**Goal of the exercise:** Scan the records for "sind". Report each line that includes it.

─── Study material

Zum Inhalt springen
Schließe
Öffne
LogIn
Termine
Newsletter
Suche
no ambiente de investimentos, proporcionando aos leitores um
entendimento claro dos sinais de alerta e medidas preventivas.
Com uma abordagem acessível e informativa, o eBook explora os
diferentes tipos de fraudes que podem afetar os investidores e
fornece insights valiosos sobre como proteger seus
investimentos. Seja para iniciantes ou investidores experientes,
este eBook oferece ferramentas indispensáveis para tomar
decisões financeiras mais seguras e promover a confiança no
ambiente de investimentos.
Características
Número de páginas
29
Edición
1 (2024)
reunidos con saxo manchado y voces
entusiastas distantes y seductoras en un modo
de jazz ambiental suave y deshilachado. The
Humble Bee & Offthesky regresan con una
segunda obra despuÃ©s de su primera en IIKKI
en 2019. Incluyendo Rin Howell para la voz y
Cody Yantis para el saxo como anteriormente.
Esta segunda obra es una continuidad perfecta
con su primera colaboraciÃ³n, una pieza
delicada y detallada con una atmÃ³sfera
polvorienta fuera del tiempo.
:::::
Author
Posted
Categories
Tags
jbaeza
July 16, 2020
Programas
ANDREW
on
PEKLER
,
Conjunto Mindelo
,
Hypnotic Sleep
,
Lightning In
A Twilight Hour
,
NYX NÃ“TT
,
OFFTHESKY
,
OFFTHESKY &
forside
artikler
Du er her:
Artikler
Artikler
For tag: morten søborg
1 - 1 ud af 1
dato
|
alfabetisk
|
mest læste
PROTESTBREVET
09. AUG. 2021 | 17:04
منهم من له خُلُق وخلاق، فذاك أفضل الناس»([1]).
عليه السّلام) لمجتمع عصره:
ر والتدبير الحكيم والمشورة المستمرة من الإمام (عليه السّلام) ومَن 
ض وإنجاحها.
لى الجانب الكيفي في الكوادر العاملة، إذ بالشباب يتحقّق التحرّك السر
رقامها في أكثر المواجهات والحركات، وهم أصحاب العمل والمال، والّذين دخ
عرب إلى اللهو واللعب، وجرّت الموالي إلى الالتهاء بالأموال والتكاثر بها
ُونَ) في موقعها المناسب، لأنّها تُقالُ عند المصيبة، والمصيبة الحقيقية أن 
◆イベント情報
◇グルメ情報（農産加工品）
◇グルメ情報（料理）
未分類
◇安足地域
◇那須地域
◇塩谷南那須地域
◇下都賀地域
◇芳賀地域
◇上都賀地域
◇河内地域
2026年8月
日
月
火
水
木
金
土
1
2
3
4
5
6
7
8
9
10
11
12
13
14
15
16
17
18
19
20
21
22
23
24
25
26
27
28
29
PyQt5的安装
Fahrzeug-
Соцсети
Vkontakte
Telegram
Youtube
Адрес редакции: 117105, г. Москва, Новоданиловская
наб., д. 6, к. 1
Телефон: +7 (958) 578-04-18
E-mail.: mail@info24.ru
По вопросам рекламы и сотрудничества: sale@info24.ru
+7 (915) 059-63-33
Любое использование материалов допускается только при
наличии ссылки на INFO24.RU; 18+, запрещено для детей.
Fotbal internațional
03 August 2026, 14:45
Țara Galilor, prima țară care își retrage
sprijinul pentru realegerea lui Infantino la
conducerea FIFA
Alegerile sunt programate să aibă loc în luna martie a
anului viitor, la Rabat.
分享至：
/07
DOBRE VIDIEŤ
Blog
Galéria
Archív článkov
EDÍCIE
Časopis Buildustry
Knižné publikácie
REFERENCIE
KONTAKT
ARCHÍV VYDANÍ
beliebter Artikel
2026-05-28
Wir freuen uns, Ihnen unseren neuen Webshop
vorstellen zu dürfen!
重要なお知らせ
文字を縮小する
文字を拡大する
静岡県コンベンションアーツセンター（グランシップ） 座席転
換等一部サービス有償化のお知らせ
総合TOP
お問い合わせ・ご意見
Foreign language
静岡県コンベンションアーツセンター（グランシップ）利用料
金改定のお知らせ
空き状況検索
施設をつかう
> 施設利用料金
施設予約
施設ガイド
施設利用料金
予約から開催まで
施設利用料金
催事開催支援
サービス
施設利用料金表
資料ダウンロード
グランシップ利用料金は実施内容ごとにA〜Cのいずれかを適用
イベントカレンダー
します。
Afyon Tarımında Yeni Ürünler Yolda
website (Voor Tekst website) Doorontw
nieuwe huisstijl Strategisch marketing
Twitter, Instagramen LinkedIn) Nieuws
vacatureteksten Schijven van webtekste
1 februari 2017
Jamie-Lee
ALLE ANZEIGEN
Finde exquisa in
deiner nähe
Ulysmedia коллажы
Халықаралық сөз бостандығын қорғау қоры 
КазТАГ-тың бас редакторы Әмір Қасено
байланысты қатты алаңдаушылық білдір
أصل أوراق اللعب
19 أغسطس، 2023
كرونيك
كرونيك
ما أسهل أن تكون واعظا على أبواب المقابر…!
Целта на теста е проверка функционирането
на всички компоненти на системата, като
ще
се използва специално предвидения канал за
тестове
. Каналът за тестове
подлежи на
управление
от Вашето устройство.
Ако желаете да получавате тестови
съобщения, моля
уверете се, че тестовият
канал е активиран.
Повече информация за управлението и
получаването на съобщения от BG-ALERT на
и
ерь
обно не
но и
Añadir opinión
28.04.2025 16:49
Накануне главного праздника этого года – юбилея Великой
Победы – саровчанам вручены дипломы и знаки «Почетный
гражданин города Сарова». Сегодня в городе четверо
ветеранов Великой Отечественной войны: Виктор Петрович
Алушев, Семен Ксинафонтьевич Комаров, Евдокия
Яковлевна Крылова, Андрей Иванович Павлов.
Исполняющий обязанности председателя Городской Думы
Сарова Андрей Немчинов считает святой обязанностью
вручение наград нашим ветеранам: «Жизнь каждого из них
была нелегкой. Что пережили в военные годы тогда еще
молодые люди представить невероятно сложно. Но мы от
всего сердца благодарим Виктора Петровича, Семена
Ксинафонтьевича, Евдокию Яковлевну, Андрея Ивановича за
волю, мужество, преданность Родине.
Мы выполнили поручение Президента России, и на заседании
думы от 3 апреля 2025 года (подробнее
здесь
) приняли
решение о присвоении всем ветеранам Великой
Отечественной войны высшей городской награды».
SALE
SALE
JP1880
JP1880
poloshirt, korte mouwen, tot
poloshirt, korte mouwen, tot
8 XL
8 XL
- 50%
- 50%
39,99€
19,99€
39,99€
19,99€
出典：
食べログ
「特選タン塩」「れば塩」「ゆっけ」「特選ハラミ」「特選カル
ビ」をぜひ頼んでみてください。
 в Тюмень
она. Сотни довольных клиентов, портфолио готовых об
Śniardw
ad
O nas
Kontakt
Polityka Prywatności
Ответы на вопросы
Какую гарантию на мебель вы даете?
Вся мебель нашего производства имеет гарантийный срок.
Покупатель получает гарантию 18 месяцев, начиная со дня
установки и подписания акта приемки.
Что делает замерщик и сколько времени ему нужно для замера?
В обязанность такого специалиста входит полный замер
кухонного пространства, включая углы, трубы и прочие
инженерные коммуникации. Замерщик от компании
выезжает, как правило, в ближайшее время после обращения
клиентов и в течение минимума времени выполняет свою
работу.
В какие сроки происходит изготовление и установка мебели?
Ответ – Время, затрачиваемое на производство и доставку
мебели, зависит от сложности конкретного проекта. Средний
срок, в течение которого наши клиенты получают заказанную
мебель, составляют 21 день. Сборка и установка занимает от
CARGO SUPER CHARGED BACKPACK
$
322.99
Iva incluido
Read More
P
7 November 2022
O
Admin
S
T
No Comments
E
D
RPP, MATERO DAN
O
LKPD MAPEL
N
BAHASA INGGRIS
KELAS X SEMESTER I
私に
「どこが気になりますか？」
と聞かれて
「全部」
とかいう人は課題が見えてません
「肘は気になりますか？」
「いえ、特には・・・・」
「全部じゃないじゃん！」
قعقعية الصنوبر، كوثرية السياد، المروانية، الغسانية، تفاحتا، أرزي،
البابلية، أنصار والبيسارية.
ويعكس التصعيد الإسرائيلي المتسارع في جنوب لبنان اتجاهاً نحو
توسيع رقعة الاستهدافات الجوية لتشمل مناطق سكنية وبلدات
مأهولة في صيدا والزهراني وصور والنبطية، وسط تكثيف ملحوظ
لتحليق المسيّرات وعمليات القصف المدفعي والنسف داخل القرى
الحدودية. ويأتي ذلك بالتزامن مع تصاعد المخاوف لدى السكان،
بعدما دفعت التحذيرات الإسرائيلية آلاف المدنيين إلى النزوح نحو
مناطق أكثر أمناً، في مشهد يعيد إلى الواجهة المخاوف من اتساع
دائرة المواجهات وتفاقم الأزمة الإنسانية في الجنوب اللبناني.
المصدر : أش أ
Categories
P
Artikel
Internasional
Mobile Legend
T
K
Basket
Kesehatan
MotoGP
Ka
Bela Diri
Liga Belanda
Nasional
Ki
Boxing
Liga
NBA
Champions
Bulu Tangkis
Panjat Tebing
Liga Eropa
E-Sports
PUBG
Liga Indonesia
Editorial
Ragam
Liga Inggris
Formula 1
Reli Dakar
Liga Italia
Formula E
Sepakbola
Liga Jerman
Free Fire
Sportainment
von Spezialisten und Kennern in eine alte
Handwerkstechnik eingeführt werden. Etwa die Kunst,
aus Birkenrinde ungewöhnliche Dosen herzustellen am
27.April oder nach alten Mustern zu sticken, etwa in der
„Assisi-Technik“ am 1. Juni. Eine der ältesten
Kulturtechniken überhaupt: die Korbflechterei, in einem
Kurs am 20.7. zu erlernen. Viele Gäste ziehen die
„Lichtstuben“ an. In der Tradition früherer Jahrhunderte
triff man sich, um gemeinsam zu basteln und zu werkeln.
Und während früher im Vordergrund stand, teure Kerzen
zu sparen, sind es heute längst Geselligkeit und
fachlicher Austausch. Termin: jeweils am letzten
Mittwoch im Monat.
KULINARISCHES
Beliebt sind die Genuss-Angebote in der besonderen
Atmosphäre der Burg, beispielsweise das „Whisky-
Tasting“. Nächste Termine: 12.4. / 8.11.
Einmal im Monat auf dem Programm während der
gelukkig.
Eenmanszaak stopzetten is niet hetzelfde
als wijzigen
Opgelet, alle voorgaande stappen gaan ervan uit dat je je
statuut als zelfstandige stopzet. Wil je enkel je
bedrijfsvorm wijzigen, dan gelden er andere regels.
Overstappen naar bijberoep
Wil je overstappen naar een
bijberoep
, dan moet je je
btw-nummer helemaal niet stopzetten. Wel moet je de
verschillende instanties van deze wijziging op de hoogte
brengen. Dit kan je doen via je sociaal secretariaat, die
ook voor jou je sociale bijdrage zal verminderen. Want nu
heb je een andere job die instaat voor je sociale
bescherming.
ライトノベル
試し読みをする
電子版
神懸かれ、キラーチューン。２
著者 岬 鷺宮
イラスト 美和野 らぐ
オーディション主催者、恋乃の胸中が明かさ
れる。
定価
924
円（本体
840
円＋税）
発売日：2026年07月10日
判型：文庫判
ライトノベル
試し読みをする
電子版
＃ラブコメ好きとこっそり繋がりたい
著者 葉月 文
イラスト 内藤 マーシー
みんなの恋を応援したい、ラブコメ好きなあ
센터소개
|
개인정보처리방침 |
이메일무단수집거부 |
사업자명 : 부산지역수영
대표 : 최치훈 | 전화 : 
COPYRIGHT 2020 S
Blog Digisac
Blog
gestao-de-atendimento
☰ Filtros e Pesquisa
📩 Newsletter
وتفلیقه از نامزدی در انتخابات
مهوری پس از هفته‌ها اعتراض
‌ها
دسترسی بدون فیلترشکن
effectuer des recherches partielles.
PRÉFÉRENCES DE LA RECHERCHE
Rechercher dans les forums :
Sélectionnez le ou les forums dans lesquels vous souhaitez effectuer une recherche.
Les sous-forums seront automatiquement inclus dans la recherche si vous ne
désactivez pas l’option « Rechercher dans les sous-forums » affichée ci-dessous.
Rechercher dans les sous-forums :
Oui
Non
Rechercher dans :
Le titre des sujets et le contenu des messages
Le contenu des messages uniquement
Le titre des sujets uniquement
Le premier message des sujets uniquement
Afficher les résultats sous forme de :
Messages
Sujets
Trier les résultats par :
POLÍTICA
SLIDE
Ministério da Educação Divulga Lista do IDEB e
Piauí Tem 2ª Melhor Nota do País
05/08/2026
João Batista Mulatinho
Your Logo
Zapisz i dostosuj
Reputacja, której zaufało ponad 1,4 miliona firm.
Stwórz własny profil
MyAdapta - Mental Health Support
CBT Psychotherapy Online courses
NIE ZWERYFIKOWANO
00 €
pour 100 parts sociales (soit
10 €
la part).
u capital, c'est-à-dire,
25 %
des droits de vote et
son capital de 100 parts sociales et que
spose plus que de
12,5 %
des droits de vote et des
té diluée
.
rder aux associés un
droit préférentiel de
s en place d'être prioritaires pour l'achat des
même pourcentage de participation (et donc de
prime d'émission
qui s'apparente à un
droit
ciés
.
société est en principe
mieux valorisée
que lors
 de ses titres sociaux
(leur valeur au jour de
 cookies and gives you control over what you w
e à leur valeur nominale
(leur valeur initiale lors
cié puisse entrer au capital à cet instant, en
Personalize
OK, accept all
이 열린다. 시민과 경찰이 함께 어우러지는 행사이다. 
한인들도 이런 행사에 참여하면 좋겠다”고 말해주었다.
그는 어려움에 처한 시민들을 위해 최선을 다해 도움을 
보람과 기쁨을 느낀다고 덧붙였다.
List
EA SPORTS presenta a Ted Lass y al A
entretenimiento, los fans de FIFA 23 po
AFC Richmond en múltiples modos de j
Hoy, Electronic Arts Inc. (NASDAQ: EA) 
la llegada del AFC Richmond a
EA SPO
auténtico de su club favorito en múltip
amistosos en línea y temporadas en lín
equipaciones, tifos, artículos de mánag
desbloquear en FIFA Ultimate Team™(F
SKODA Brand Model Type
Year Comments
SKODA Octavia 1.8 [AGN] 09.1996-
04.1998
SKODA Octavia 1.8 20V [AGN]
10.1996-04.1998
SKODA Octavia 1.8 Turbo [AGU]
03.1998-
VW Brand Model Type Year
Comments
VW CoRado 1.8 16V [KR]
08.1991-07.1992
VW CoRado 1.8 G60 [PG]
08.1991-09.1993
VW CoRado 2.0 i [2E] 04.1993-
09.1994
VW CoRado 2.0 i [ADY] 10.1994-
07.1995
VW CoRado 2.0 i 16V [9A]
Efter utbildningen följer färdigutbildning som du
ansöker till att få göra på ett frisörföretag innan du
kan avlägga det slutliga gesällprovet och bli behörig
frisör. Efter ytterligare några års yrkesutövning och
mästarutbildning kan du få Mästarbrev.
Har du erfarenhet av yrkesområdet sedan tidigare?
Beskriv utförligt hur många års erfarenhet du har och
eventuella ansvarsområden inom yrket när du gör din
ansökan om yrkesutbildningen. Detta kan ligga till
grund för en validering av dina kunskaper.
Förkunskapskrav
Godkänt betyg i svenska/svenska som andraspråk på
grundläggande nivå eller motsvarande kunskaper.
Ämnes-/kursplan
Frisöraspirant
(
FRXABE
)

──────

**Answer for the task:**
zu sparen, sind es heute längst Geselligkeit und
Beliebt sind die Genuss-Angebote in der besonderen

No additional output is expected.